The young Fr. Ted Hesburgh already knew in the mid-1940s that there was much more to the role of the laity in the church than even what Catholic Action allowed for.

After a bit of a struggle, and with the dogged support of his dissertation director, Paulist Fr. Eugene Burke, Fr. Hesburgh produced his theology of the laity. So popular, in fact, was the finished product that the university bookstore could not keep printed copies in stock.

Soon thereafter Fr. Hesburgh received a request from the Vatican for a copy of the dissertation. He sent it off to Rome, but heard nothing more about it until two decades later when he read the Second Vatican Council's Decree on the Apostolate of the Laity and recognized his ideas incorporated in the document, but without a single footnote of attribution.

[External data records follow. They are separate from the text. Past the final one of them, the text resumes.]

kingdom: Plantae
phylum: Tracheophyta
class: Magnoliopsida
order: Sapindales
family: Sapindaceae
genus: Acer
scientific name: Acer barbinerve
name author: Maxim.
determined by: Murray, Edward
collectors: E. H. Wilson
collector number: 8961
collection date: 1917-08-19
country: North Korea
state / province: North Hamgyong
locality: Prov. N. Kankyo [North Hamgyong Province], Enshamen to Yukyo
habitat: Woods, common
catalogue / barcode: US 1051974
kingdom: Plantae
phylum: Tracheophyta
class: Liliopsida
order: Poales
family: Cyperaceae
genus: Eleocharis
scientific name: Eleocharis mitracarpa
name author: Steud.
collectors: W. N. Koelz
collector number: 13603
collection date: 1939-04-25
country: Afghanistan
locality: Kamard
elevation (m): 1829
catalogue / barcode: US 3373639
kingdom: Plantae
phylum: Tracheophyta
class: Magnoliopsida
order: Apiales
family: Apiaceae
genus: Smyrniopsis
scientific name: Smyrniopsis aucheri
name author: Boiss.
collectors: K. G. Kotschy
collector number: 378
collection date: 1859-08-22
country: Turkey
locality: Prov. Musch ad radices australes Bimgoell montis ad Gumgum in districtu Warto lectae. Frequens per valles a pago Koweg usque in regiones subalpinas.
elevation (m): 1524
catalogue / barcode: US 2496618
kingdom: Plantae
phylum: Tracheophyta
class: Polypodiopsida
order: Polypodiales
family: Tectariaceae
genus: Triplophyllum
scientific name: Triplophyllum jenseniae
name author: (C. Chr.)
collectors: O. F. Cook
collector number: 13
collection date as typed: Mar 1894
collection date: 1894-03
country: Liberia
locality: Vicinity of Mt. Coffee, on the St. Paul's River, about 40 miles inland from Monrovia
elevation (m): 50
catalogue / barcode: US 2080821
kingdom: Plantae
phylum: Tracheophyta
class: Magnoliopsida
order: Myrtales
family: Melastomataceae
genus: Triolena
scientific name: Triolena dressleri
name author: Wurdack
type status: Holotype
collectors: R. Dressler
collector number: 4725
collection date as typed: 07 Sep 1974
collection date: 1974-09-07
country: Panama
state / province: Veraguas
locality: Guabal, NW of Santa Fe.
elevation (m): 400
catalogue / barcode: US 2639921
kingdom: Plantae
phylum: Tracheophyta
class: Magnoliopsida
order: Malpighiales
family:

It was, after all, prescient of this young priest to have realized so early on in his ministry that priests exist for the sake of the laity, not vice versa.

When in July 2000 he received the prestigious Congressional Gold Medal, that had first been conferred on George Washington, President Bill Clinton noted at the award ceremony in the Capitol rotunda that, among all the honors Fr. Hesburgh had received in his life, "The greatest honor you'll ever wear around your neck is the collar of a priest."

Fr. Hesburgh readily agreed. He said at the award ceremony, and repeated on so many other occasions, that the most significant day of his life was the day of his ordination to the priesthood. For years he has made the point to his many friends and countless audiences that he will require no better epitaph than "Theodore M. Hesburgh, priest."

Fr. Ted served for 35 years as president of the University of Notre Dame and as president emeritus ever since. He retired in 1987, after the university's Board of Trustees had given him a five-year extension, to age 70.

He considers his greatest achievements at Notre Dame to have been the transfer of governance from his own Congregation of Holy Cross to a lay board of trustees in 1967, and the admission of women students to the university in 1972.

In retirement, however, Fr. Ted remained active. He was elected to Harvard University's Board of Overseers -- the first priest to be so honored -- and in 1994, at age 77, became chair of the board for two terms.

His national stature is reflected in some 16 U.S. presidential appointments. In addition, he was a charter member and then chair of the Civil Rights Commission.

His other accomplishments are too numerous to list here. He is simply the greatest educational leader of our time and the greatest U.S. church leader of the 20th century.

A happy 93rd birthday and 67th anniversary to Fr. Ted!